*Try it:* In the commentary on the feud between Trump and Elon Musk, who highlighted the Rolling Stone reporting this morning?

*Document segment:*
Luke Broadwater has the unfortunate job of being a reporter covering the Trump administration. Today he writes a story about how since taking office, Donald has faced “almost no meaningful opposition.” Now the Democrats are finally doing their job. Kidding. Trump’s biggest donor is doing the job. Thank God for the richest man in the world, eh?
Congress has been acquiescent and conspicuously uninterested in oversight. He has bulldozed past the courts to impose his will on immigration policy and exact retribution on law firms and universities. Conservative media outlets have backed him and his agenda, and some mainstream news organizations have been cowed.
But now Mr. Trump is not just confronting a powerful foe for the first time this year — he is going toe-to-toe with an angry rival in Elon Musk, who has the capacity to sustain a fight and shares the president’s go-for-jugular instincts and willingness to scorch the earth to achieve even short-term advantage.
While they may have “go-for-jugular instincts” and like to “scorch the earth,” I do want to point out that both men spent yesterday doing a lot of damage control, such as is possible for two men so intent on damage as a way of life. Trump spent the day calling cable news editors telling them he’s hardly “thinking about Elon”, before calling him “the man who has lost his mind.” That’s good reporting by Rolling Stone, highlighted this morning by Heather Cox Richardson. She also highlighted this story in Wired, showing how tech investors are trying their best to avoid choosing between the two men. But they’re facing down a choice. The vast majority of us would prefer to choose between different options, I suspect.

*Collected material:*
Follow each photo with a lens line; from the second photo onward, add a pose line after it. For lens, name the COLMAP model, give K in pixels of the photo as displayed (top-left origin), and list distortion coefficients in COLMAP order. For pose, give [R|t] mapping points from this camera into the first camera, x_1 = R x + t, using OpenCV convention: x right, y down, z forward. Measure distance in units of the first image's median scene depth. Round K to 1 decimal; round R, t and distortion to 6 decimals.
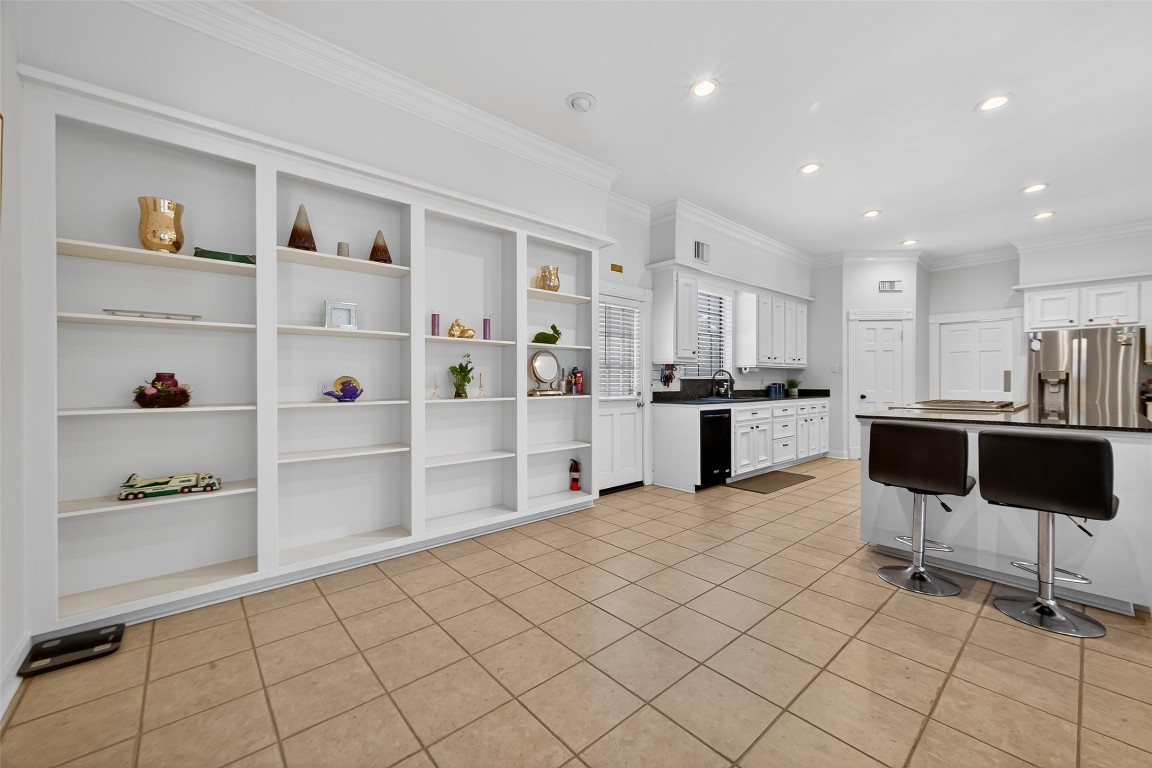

*Answer section:* Heather Cox Richardson